• **Problem description**: Quote the records beneath, complete and exact. Leave out images.

• **Structured pose outputs**:
==============================

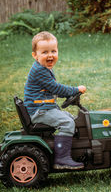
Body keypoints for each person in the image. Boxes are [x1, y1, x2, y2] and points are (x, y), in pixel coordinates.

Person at [24, 31, 86, 170]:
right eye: (45, 52)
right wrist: (75, 90)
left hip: (45, 108)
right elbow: (56, 88)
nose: (50, 55)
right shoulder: (39, 71)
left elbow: (51, 90)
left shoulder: (44, 68)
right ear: (35, 55)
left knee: (73, 119)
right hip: (39, 111)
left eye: (53, 51)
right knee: (67, 123)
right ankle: (62, 159)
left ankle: (71, 148)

==============================

• **Solution to this task**:
Body keypoints for each person in the image. Boxes are [x1, y1, x2, y2] and points are (x, y), in pixel coordinates.

Person at [24, 31, 86, 170]:
right eye: (45, 52)
right wrist: (75, 90)
left hip: (45, 108)
right elbow: (56, 88)
nose: (50, 55)
right shoulder: (39, 71)
left elbow: (51, 90)
left shoulder: (44, 68)
right ear: (35, 55)
left knee: (73, 119)
right hip: (39, 111)
left eye: (53, 51)
right knee: (67, 123)
right ankle: (62, 159)
left ankle: (71, 148)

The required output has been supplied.